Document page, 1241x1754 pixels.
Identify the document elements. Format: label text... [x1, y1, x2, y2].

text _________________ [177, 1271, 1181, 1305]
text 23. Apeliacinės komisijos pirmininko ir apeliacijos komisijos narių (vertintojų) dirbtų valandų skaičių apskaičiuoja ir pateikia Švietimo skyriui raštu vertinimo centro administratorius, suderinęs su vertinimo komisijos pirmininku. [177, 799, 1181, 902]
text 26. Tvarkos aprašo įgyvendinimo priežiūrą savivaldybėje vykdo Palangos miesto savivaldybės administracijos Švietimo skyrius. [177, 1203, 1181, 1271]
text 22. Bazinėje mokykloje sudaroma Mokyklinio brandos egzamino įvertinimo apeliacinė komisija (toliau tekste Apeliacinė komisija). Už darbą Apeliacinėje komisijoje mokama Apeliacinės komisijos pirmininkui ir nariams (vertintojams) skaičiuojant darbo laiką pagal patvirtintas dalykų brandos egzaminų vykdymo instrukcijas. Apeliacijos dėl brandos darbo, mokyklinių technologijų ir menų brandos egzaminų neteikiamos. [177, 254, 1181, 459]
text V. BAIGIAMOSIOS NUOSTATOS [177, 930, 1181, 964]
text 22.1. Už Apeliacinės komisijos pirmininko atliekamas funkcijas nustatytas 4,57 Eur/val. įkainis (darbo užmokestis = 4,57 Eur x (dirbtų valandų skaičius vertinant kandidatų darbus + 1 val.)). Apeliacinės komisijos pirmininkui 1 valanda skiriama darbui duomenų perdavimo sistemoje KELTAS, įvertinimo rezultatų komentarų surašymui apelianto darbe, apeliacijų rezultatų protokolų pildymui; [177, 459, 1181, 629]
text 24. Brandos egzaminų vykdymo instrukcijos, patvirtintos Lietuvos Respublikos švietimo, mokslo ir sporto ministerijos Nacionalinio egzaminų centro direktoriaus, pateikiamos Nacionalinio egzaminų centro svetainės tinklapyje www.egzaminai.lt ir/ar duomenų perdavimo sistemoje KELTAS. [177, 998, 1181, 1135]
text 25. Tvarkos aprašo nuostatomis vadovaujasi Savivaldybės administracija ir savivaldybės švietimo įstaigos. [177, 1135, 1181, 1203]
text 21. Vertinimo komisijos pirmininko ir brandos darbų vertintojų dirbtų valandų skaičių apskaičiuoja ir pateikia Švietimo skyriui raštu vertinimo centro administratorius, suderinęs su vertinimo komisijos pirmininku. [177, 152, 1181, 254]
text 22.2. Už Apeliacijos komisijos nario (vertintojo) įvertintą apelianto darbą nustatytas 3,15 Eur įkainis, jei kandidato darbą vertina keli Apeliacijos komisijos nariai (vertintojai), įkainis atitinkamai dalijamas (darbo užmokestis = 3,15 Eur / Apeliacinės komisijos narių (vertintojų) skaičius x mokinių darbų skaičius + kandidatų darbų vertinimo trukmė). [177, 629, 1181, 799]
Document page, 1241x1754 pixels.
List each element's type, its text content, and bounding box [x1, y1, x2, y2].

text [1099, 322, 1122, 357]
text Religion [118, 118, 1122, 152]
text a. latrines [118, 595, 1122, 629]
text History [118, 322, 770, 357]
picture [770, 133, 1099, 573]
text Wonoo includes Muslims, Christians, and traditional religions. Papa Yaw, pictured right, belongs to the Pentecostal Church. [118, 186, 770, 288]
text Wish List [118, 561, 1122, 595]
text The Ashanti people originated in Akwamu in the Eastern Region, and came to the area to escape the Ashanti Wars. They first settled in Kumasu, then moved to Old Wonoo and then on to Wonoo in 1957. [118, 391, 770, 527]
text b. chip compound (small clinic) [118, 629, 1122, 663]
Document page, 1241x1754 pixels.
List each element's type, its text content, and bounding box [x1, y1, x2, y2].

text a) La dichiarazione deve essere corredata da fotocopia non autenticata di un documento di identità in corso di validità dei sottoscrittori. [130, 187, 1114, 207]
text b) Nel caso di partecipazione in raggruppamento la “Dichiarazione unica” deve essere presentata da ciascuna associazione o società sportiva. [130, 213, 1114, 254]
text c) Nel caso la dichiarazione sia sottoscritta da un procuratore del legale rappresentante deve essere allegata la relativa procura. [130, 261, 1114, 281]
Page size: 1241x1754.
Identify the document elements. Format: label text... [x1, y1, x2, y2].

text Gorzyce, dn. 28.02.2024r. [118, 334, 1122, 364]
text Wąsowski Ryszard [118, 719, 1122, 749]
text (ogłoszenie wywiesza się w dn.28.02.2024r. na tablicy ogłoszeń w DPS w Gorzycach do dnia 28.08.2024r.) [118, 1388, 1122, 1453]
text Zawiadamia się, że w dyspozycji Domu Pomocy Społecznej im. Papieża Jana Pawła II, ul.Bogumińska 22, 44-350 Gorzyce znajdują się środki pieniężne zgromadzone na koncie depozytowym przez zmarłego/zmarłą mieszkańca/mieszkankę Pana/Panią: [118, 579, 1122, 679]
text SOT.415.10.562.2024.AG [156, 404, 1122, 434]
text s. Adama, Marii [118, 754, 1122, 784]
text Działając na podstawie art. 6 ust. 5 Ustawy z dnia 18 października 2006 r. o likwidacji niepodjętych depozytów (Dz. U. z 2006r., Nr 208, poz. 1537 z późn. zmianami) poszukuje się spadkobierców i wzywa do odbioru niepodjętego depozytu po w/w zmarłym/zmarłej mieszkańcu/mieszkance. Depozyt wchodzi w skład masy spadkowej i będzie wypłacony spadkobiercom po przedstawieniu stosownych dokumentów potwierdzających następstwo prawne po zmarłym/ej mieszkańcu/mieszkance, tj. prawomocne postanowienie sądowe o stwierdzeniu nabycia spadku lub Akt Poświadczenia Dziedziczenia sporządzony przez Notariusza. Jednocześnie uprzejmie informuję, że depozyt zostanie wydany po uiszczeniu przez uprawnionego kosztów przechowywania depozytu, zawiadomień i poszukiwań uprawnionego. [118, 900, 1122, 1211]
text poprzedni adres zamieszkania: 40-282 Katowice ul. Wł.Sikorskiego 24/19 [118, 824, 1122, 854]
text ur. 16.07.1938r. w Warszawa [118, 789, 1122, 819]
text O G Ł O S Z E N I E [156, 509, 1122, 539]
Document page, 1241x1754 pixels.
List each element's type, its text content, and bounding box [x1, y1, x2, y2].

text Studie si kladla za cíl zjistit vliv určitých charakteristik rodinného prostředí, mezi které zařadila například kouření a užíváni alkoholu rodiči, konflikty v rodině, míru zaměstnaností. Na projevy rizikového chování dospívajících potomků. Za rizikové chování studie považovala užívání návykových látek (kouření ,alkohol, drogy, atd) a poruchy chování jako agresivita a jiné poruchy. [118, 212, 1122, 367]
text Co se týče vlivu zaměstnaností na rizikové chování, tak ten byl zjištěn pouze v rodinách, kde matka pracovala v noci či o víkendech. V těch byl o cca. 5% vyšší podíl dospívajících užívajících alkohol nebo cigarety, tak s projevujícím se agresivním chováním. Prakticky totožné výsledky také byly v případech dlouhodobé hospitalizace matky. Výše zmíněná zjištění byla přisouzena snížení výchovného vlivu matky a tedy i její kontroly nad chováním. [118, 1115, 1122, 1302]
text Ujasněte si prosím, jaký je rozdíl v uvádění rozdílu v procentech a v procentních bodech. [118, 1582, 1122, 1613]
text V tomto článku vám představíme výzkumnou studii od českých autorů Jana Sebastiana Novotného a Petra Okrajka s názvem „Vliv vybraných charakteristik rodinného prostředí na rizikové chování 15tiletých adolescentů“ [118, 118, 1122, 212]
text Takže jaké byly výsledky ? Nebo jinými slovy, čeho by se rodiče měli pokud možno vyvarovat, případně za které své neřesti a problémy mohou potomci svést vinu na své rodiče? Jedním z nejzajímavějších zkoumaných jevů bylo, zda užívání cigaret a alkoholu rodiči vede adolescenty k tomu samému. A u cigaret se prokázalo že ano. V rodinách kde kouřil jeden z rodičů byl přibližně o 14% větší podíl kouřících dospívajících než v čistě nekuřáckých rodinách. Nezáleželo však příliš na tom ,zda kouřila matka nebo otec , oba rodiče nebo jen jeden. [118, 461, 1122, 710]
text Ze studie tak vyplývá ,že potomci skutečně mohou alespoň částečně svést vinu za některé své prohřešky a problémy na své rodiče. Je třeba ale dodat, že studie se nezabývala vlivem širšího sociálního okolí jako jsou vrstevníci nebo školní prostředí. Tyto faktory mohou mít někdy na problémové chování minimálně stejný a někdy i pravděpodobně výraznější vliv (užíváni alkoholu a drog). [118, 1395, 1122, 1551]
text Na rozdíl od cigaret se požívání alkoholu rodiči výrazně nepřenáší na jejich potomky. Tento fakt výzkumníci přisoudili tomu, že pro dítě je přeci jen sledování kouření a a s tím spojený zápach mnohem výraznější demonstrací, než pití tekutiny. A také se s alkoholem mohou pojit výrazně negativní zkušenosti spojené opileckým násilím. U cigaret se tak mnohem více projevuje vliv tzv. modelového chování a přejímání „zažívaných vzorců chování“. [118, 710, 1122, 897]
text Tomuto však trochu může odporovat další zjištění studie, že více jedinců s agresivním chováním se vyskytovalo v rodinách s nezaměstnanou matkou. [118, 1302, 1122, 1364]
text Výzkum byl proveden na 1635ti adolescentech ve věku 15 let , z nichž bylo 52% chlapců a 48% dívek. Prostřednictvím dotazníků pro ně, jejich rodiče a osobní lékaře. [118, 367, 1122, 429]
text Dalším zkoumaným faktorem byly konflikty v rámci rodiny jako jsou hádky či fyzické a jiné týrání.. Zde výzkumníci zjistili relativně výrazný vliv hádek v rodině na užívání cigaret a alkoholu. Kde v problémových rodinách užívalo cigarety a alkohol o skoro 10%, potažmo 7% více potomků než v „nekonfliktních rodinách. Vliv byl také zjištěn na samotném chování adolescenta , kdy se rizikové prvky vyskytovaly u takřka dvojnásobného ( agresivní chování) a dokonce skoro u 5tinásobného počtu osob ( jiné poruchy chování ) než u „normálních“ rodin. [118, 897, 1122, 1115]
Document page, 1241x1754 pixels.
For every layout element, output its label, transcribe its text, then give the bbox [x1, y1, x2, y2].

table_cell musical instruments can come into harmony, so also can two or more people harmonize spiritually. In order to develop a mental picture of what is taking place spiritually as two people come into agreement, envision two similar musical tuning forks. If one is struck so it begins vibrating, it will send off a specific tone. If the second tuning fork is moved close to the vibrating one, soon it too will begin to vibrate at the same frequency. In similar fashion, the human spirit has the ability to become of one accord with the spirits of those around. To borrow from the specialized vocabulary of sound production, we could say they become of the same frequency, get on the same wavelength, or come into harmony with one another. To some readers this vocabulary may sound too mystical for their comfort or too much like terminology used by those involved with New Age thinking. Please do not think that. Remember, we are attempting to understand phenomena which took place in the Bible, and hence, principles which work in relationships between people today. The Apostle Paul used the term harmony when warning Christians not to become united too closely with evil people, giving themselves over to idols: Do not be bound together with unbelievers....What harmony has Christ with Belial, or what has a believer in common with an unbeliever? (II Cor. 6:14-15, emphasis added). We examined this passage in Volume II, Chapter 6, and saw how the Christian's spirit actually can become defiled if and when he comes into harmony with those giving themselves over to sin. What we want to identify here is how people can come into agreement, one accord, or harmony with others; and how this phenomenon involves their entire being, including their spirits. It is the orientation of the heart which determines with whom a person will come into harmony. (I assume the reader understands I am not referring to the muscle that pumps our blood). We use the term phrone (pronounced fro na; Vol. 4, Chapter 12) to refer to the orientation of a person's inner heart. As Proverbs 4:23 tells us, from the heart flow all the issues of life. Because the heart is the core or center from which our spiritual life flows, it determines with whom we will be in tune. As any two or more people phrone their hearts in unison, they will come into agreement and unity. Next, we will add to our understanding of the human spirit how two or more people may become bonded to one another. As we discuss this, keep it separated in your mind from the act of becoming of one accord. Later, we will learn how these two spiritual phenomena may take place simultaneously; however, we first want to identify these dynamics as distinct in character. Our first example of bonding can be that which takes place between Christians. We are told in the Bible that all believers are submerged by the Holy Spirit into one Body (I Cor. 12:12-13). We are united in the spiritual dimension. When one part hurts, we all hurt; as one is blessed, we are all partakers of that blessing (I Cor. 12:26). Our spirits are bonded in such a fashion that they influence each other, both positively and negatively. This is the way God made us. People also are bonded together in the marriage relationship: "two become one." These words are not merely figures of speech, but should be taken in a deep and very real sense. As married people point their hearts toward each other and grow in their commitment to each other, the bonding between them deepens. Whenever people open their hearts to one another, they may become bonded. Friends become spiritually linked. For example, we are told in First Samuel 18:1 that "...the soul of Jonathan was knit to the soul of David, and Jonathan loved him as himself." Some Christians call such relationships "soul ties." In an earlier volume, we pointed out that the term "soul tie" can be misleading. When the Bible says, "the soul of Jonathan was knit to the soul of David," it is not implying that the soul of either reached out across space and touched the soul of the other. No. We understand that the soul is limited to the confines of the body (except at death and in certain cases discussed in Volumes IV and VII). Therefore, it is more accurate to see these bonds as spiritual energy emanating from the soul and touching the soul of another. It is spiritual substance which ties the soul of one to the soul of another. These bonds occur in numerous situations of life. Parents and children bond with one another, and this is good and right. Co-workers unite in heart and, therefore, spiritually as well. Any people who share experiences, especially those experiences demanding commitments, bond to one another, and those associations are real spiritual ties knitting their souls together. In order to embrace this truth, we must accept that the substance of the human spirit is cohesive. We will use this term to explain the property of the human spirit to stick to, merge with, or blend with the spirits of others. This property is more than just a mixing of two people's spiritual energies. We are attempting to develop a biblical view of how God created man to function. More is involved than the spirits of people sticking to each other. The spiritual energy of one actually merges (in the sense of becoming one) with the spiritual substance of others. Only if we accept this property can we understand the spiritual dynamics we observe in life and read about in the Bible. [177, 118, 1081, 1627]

TASK OBJECTIVE – Copy the listing above verbatim, from the line with "text Gorzyce, dn." up to and including the line with "text (ogłoszenie wywiesza".

WRITTEN SOLUTION –
text Gorzyce, dn. 28.02.2024r. [118, 334, 1122, 364]
text Wąsowski Ryszard [118, 719, 1122, 749]
text (ogłoszenie wywiesza się w dn.28.02.2024r. na tablicy ogłoszeń w DPS w Gorzycach do dnia 28.08.2024r.) [118, 1388, 1122, 1453]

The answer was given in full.